== Stated problem ==
Write out the passage on Job word for word, starting at "However, mercifully, God" and ending at "Creator! Job repented.".

== Page extract ==

....

We often protest: "How can such treatment be regarded as 'very compassionate and merciful'?" We need to see the big picture, the picture Jesus saw on the Cross, which enabled Him to endure the Cross.

  • Let us lay aside every weight, and the sin which so easily ensnares us, and let us run with endurance the race that is set before us, looking unto Jesus, the author and finisher of our faith, who for the joy that was set before Him endured the cross, despising the shame...(Hebrews 12:1-2)

Job needed to look heavenward. However, his charges against God precluded this. It is hard to trust in God as we accuse Him of wrongdoing.

However, mercifully, God accused Job of ignorance. He asked Job a series of questions, none of which could Job answer. He got God's intended message. If he was so ignorant that he could not answer basic questions about creation, how could he presume to bring charges against the Creator! Job repented.

We too presume to know far more than we actually do. We suppose that God has not been faithful and that there couldn't possibly be a good reason for our disappointment.

....

== Entries shown ==
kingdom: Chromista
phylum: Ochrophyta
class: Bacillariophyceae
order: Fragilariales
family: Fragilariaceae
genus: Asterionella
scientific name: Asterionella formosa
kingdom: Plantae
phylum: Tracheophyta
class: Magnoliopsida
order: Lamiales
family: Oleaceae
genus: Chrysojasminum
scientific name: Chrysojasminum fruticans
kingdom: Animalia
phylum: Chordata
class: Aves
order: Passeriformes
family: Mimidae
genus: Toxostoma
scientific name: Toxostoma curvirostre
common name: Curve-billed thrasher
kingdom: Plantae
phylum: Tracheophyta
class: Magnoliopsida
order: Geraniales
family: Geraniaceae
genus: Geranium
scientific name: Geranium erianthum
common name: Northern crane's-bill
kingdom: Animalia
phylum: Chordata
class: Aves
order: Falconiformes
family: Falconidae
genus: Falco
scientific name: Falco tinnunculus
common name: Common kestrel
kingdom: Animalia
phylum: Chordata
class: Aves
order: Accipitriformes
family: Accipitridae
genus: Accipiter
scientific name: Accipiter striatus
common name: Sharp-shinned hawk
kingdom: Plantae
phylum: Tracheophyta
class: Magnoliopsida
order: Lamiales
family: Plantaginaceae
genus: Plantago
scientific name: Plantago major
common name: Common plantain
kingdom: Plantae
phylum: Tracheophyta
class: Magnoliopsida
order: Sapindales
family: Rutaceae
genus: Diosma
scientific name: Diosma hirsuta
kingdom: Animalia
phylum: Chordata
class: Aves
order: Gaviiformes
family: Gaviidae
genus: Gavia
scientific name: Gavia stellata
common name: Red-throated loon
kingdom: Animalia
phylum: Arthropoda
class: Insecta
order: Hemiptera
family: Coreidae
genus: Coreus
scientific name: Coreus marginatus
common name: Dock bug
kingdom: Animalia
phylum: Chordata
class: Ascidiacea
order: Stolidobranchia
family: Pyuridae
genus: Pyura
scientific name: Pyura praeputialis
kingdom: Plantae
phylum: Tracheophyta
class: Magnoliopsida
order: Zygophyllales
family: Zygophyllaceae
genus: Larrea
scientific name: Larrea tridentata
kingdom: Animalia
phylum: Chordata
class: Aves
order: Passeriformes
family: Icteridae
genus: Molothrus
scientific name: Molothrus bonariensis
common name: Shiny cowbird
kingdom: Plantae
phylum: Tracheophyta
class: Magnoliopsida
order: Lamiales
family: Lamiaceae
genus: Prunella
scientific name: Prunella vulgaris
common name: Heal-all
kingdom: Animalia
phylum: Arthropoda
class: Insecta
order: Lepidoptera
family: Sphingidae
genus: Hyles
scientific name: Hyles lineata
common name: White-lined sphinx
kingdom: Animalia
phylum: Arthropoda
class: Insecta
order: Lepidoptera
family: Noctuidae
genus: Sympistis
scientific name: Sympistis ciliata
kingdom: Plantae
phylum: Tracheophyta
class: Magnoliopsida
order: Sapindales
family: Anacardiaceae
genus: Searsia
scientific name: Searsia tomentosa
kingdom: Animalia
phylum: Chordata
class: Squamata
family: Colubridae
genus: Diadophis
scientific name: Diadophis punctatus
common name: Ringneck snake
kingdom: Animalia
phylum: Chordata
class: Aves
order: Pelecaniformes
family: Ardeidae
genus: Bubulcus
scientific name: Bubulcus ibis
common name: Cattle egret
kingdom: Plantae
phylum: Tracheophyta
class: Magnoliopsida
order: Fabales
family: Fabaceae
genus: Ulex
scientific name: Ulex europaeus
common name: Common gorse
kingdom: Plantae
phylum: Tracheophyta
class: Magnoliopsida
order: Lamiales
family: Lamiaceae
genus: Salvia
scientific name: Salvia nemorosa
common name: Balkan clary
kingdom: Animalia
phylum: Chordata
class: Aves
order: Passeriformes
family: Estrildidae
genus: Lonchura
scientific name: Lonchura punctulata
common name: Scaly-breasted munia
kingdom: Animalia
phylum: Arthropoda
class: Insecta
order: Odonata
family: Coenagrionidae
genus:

....

== Result ==
However, mercifully, God accused Job of ignorance. He asked Job a series of questions, none of which could Job answer. He got God's intended message. If he was so ignorant that he could not answer basic questions about creation, how could he presume to bring charges against the Creator! Job repented.